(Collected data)
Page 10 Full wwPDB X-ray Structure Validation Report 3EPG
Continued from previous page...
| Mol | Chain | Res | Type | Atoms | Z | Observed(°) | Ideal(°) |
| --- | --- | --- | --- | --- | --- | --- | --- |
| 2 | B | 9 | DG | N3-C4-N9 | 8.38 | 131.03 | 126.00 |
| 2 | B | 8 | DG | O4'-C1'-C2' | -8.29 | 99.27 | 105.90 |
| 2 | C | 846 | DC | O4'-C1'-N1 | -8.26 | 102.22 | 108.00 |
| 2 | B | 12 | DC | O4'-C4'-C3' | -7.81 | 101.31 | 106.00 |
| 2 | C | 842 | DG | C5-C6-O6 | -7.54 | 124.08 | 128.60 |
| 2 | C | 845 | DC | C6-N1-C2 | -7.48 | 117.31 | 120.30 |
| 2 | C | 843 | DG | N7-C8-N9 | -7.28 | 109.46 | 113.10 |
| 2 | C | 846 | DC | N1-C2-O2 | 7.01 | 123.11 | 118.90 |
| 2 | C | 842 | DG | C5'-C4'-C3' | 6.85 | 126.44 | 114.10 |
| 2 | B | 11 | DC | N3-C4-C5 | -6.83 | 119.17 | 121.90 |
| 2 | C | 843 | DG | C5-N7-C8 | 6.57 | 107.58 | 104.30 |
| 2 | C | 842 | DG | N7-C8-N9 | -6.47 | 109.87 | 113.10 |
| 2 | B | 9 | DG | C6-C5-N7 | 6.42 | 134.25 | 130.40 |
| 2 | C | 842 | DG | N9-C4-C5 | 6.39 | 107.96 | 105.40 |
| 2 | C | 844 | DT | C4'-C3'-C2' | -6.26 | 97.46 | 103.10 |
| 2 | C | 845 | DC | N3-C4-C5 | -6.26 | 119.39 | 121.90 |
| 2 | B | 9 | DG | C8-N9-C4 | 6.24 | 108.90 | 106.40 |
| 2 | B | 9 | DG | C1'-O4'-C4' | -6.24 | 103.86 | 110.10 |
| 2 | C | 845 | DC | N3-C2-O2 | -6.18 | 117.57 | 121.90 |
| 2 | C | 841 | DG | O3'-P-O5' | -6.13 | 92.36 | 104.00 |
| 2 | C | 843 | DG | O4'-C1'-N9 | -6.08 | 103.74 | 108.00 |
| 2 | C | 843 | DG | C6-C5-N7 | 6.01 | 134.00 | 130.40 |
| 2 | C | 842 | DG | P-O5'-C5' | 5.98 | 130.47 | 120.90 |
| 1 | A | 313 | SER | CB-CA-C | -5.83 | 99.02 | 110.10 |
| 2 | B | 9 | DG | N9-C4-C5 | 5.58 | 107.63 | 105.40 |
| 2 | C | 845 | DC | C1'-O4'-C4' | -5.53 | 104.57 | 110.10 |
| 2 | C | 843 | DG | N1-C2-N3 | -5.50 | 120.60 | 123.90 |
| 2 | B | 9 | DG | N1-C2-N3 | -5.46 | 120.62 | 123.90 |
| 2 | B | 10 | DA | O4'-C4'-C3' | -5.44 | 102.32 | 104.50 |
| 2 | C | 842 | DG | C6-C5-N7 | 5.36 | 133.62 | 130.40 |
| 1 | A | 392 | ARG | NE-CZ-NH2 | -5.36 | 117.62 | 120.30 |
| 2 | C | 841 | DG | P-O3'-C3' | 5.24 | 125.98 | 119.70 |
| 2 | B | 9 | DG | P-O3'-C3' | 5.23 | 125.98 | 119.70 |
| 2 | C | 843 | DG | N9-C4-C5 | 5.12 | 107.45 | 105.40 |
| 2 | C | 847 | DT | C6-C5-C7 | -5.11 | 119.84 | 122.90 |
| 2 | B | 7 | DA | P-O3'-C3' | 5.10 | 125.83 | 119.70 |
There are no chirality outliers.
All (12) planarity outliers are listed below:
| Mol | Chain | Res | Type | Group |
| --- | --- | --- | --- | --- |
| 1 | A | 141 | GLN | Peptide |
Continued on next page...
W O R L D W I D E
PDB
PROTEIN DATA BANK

[Problem description]
All of the entries need to be reproduced exactly; please write them out.

[Task response]
Page 10 Full wwPDB X-ray Structure Validation Report 3EPG
Continued from previous page...
| Mol | Chain | Res | Type | Atoms | Z | Observed(°) | Ideal(°) |
| --- | --- | --- | --- | --- | --- | --- | --- |
| 2 | B | 9 | DG | N3-C4-N9 | 8.38 | 131.03 | 126.00 |
| 2 | B | 8 | DG | O4'-C1'-C2' | -8.29 | 99.27 | 105.90 |
| 2 | C | 846 | DC | O4'-C1'-N1 | -8.26 | 102.22 | 108.00 |
| 2 | B | 12 | DC | O4'-C4'-C3' | -7.81 | 101.31 | 106.00 |
| 2 | C | 842 | DG | C5-C6-O6 | -7.54 | 124.08 | 128.60 |
| 2 | C | 845 | DC | C6-N1-C2 | -7.48 | 117.31 | 120.30 |
| 2 | C | 843 | DG | N7-C8-N9 | -7.28 | 109.46 | 113.10 |
| 2 | C | 846 | DC | N1-C2-O2 | 7.01 | 123.11 | 118.90 |
| 2 | C | 842 | DG | C5'-C4'-C3' | 6.85 | 126.44 | 114.10 |
| 2 | B | 11 | DC | N3-C4-C5 | -6.83 | 119.17 | 121.90 |
| 2 | C | 843 | DG | C5-N7-C8 | 6.57 | 107.58 | 104.30 |
| 2 | C | 842 | DG | N7-C8-N9 | -6.47 | 109.87 | 113.10 |
| 2 | B | 9 | DG | C6-C5-N7 | 6.42 | 134.25 | 130.40 |
| 2 | C | 842 | DG | N9-C4-C5 | 6.39 | 107.96 | 105.40 |
| 2 | C | 844 | DT | C4'-C3'-C2' | -6.26 | 97.46 | 103.10 |
| 2 | C | 845 | DC | N3-C4-C5 | -6.26 | 119.39 | 121.90 |
| 2 | B | 9 | DG | C8-N9-C4 | 6.24 | 108.90 | 106.40 |
| 2 | B | 9 | DG | C1'-O4'-C4' | -6.24 | 103.86 | 110.10 |
| 2 | C | 845 | DC | N3-C2-O2 | -6.18 | 117.57 | 121.90 |
| 2 | C | 841 | DG | O3'-P-O5' | -6.13 | 92.36 | 104.00 |
| 2 | C | 843 | DG | O4'-C1'-N9 | -6.08 | 103.74 | 108.00 |
| 2 | C | 843 | DG | C6-C5-N7 | 6.01 | 134.00 | 130.40 |
| 2 | C | 842 | DG | P-O5'-C5' | 5.98 | 130.47 | 120.90 |
| 1 | A | 313 | SER | CB-CA-C | -5.83 | 99.02 | 110.10 |
| 2 | B | 9 | DG | N9-C4-C5 | 5.58 | 107.63 | 105.40 |
| 2 | C | 845 | DC | C1'-O4'-C4' | -5.53 | 104.57 | 110.10 |
| 2 | C | 843 | DG | N1-C2-N3 | -5.50 | 120.60 | 123.90 |
| 2 | B | 9 | DG | N1-C2-N3 | -5.46 | 120.62 | 123.90 |
| 2 | B | 10 | DA | O4'-C4'-C3' | -5.44 | 102.32 | 104.50 |
| 2 | C | 842 | DG | C6-C5-N7 | 5.36 | 133.62 | 130.40 |
| 1 | A | 392 | ARG | NE-CZ-NH2 | -5.36 | 117.62 | 120.30 |
| 2 | C | 841 | DG | P-O3'-C3' | 5.24 | 125.98 | 119.70 |
| 2 | B | 9 | DG | P-O3'-C3' | 5.23 | 125.98 | 119.70 |
| 2 | C | 843 | DG | N9-C4-C5 | 5.12 | 107.45 | 105.40 |
| 2 | C | 847 | DT | C6-C5-C7 | -5.11 | 119.84 | 122.90 |
| 2 | B | 7 | DA | P-O3'-C3' | 5.10 | 125.83 | 119.70 |
There are no chirality outliers.
All (12) planarity outliers are listed below:
| Mol | Chain | Res | Type | Group |
| --- | --- | --- | --- | --- |
| 1 | A | 141 | GLN | Peptide |
Continued on next page...
W O R L D W I D E
PDB
PROTEIN DATA BANK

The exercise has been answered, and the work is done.